Edit the items from the start through the line containing "ప్రప్రథమముగా", inclusive, replacing "Transcribe" with "Write out" and leaving everything else unchanged. Omit the pictures from your output.

Entries drawn from a collection
>> Start

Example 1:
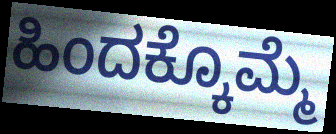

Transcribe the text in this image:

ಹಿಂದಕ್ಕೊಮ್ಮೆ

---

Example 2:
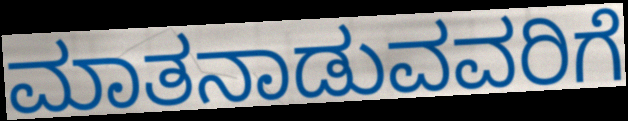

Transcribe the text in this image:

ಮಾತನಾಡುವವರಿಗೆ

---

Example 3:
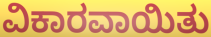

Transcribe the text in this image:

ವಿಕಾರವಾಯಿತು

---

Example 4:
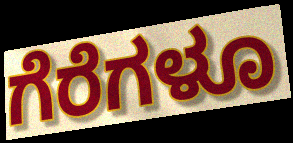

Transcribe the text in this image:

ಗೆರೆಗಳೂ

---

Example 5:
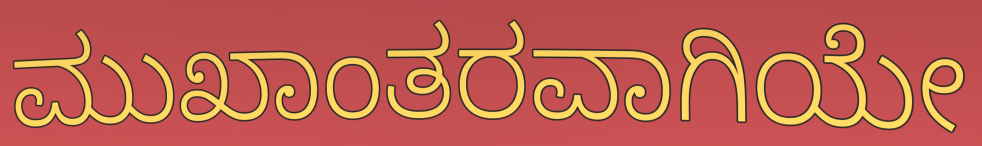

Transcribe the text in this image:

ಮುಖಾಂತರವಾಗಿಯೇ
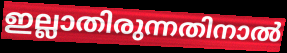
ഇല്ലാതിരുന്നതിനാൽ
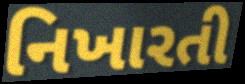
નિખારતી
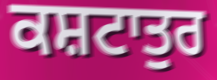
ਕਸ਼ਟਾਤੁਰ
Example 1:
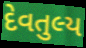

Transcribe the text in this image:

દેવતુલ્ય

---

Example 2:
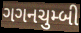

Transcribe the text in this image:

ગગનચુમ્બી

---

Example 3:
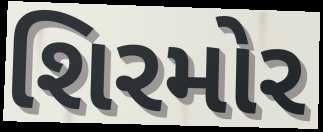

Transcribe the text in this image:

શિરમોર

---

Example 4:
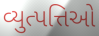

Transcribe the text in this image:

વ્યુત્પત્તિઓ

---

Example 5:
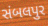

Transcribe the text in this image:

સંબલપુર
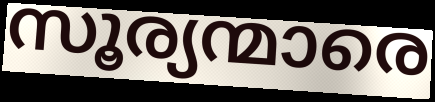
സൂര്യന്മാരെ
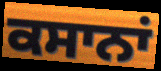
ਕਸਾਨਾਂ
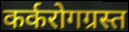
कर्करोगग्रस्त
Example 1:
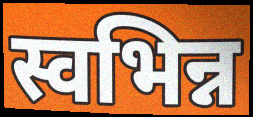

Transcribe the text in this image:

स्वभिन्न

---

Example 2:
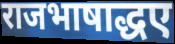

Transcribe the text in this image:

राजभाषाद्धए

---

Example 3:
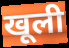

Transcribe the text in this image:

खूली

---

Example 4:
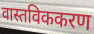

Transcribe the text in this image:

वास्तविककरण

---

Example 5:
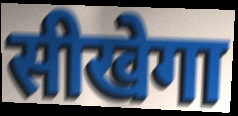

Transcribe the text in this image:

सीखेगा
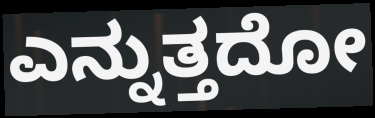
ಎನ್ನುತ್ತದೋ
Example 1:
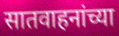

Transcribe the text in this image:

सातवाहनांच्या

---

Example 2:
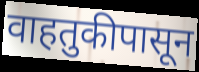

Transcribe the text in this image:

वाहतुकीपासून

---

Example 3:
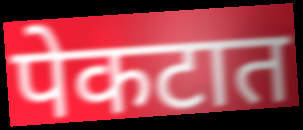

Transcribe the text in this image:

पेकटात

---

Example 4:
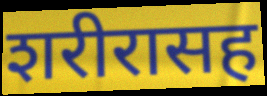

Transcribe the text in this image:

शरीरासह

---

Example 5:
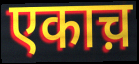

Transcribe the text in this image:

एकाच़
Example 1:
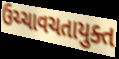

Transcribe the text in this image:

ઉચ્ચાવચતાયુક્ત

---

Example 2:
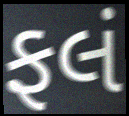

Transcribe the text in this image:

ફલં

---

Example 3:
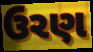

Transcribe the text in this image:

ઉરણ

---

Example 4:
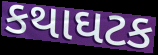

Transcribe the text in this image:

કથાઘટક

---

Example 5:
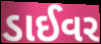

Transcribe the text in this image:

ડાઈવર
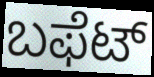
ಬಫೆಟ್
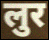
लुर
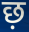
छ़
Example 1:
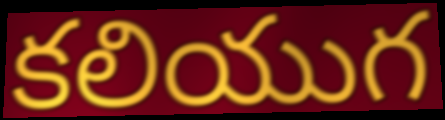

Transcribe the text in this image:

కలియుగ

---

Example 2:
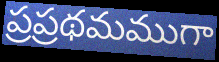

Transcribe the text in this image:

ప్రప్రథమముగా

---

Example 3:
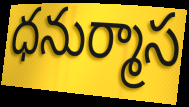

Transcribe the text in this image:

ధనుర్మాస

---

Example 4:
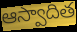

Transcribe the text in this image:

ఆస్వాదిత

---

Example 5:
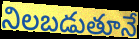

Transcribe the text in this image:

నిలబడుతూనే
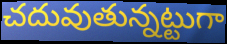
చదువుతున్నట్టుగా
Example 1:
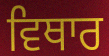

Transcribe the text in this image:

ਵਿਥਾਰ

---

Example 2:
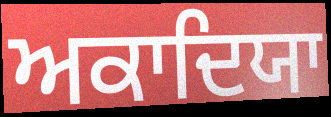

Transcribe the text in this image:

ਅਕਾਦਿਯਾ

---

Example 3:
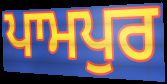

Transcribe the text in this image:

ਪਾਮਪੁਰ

>> End

> **Answer to this exercise**
Example 1:

Write out the text in this image:

ಹಿಂದಕ್ಕೊಮ್ಮೆ

---

Example 2:

Write out the text in this image:

ಮಾತನಾಡುವವರಿಗೆ

---

Example 3:

Write out the text in this image:

ವಿಕಾರವಾಯಿತು

---

Example 4:

Write out the text in this image:

ಗೆರೆಗಳೂ

---

Example 5:

Write out the text in this image:

ಮುಖಾಂತರವಾಗಿಯೇ
ഇല്ലാതിരുന്നതിനാൽ
નિખારતી
ਕਸ਼ਟਾਤੁਰ
Example 1:

Write out the text in this image:

દેવતુલ્ય

---

Example 2:

Write out the text in this image:

ગગનચુમ્બી

---

Example 3:

Write out the text in this image:

શિરમોર

---

Example 4:

Write out the text in this image:

વ્યુત્પત્તિઓ

---

Example 5:

Write out the text in this image:

સંબલપુર
സൂര്യന്മാരെ
ਕਸਾਨਾਂ
कर्करोगग्रस्त
Example 1:

Write out the text in this image:

स्वभिन्न

---

Example 2:

Write out the text in this image:

राजभाषाद्धए

---

Example 3:

Write out the text in this image:

खूली

---

Example 4:

Write out the text in this image:

वास्तविककरण

---

Example 5:

Write out the text in this image:

सीखेगा
ಎನ್ನುತ್ತದೋ
Example 1:

Write out the text in this image:

सातवाहनांच्या

---

Example 2:

Write out the text in this image:

वाहतुकीपासून

---

Example 3:

Write out the text in this image:

पेकटात

---

Example 4:

Write out the text in this image:

शरीरासह

---

Example 5:

Write out the text in this image:

एकाच़
Example 1:

Write out the text in this image:

ઉચ્ચાવચતાયુક્ત

---

Example 2:

Write out the text in this image:

ફલં

---

Example 3:

Write out the text in this image:

ઉરણ

---

Example 4:

Write out the text in this image:

કથાઘટક

---

Example 5:

Write out the text in this image:

ડાઈવર
ಬಫೆಟ್
लुर
छ़
Example 1:

Write out the text in this image:

కలియుగ

---

Example 2:

Write out the text in this image:

ప్రప్రథమముగా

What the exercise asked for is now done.